START Listed entries

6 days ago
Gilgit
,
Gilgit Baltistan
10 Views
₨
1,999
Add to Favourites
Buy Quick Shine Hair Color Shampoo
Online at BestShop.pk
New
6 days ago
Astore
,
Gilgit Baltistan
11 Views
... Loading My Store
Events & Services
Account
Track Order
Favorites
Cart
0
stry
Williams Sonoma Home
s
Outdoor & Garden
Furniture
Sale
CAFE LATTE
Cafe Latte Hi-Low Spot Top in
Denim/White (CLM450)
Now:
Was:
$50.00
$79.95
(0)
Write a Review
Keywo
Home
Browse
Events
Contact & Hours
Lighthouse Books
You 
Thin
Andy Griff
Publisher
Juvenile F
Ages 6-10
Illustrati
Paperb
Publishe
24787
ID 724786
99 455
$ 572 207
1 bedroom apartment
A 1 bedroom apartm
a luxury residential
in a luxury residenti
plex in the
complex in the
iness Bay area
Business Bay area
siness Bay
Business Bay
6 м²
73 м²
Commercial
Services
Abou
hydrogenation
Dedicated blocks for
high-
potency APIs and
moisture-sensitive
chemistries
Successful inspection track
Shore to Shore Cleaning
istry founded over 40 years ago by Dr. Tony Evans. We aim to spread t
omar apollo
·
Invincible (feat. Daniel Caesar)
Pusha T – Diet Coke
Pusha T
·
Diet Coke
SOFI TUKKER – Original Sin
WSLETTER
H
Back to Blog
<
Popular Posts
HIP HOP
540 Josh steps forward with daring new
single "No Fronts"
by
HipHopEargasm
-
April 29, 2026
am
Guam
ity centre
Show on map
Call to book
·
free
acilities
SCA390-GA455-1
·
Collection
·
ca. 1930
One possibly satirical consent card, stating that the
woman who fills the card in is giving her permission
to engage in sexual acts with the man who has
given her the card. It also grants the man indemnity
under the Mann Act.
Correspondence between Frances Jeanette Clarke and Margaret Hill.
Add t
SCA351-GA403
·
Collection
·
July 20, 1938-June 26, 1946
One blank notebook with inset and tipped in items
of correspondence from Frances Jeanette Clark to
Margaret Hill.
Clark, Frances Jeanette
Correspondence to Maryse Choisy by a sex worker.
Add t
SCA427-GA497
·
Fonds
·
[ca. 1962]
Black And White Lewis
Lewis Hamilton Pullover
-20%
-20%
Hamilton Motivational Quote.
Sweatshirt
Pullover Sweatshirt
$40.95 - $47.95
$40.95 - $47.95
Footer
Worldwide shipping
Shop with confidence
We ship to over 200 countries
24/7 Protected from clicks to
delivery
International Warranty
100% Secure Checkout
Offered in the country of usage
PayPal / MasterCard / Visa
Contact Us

END Listed entries

Find the word "Jeanette" in the entries and show each line where it is found.

Written response
Correspondence between Frances Jeanette Clarke and Margaret Hill.
of correspondence from Frances Jeanette Clark to
Clark, Frances Jeanette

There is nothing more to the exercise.